Pages

 

Senin, 17 November 2014

SKALA DAN PARAMETER GEMPA

0 komentar
SKALA GEMPA
Untuk mengukur kekuatan gempa bumi, menggunakan suatu skala. Skala yang digunakan tersebut diantaranya yaitu :

1. Berdasar energi yang dilepaskan di pusat gempa. 

Energi ini biasanya disebut dengan Magnitudo atau Skalla Richter. Magnitude menunjukkan besaran atau jumlah energi yang dilepaskan pada suatu pusat gempa (Hypocenter) yang dapat diukur dengan seismograf. Magnitude pertama kali didefinisikan oleh Charles Richter tahun 1935, sehingga kini dikenal sebagai skala Richter.
Gempa dengan skala 3 magnitude atau lebih biasanya hampir tidak terlihat, dan gempa dengan skala magnitude 7  biasanya lebih berpotensi menyebabkan kerusakan serius di daerah luas, tergantung pada kedalaman gempa. Gempa bumi terbesar bersejarah besarnya telah lebih dari 9, meskipun tidak ada batasan besarnya.
Tingkatan dalam skala richter dapat dilihat sebagai berikut:
§  < 2,0   : Umumnya tak terasa, tapi terekam.
§  2,0-2,9 : Getaran hampir terasa, tapi belum terasa pada kebanyakan orang.
§  3,0-3,9 : Terasa oleh sebagian kecil orang.
§  4,0-4,9 : Terasa oleh hampir semua orang.
§  5,0-5,9 : Mulai menimbulkan kerusakan.
§  6,0-6,9 : Menimbulkan kerusakan pada daerah padat penduduk.
§  7,0-7,9 : Gempa skala besar, getaran kuat, menimbulkan kerusakan besar.
§  8,0-8,9 : Gempa dahsyat, getaran kuat, kehancuran dekat epicentrum.


 2. Berdasar tingkat kerusakan akibat gempa (efek yang terekam di lapangan)

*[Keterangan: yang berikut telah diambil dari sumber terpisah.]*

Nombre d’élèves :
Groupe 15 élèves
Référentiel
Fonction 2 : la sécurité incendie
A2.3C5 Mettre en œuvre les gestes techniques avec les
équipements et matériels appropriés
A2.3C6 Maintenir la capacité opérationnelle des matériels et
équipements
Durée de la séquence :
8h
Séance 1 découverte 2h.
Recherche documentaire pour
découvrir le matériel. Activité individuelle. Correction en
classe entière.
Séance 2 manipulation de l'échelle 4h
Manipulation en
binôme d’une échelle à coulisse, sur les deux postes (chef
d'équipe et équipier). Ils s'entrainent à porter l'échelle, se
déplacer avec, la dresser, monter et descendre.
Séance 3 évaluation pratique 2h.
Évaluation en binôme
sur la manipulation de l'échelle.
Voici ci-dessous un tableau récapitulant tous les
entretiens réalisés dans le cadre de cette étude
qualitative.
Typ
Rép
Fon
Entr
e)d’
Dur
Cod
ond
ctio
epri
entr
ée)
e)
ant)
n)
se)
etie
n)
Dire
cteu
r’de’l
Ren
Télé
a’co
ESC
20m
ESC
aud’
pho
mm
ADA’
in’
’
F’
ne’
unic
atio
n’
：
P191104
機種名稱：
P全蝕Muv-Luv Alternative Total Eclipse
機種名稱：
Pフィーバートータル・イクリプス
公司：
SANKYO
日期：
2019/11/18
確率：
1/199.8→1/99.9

Biasanya disebut dengan Intensity (intensitas),  digunakan dalam menentukan kuatnya getaran tanah akibat suatu gempa dengan melihat respons orang atau bangunan yang terasa atau terjadi pada saat gempa berlangsung pada lokasi tertentu (Siddiq, 1999 dalam Sudibyakto, 2000).
Intensitas gempa oleh Boen (2000) kemudian dinyatakan secara sederhana, merupakan derajat kerusakan akibat gempa bumi/ intensitas maksimum yang dihasilkan oleh gempa tersebut. umumnya menggunakan skala intensitas menurut tingkat kerusakan atau yang dirasakan manusia.
Salah satu skala intensitas yang dikenal adalah MMI (Modified Mercalli Intensity) digunakan sejak tahun 1956. Meskipun demikian skala intensitas sifatnya sangat subyektif dan telah digunakan sejak sebelum ditemukan alat-alat pencatat gempa bumi.
 Sedangkan tingkatan dalam skala Mercalli dapat dilihat sebagai berikut: 
§  Skala I :        Tak terasa, kecuali dalam keadaan sangat tenang.
§  Skala II:       Terasa oleh beberapa orang di gedung lantai atas.
§  Skala III:      Terasa di dalam rumah tapi dianggap bukan gempa.
§  Skala IV:      Terasa di dalam rumah dan di luar rumah seperti truk lewat.
§  Skala V:       Terasa oleh semua orang, banyak yang terbangun dari tidur.
§  Skala: VI:     Terasa oleh semua orang, ketakutan, lari keluar. Kerusakan kecil.
§  Skala VII:    Setiap orang lari keluar. Kerusakan pada gedung dgn konstruksi jelek.
§  Skala VIII:   Gedung dengan konstruksi baik rusak sedikit. Cerobong pabrik patah.
§  SkalaI X:      Gedung dgn konstruksi baik banyak rusak. Pondasi bergeser, tanah retak.
§  Skala X:       Gedung dengan konstruksi baik hancur. Retak besar, ambles.
§  Skala XI:      Hanya sedikit bangunan yang masih berdiri, jembatan hancur, rekahan melebar.
§  Skala XII:    Kehancuran total, tanah berombak, barang-barang terlempar ke udara.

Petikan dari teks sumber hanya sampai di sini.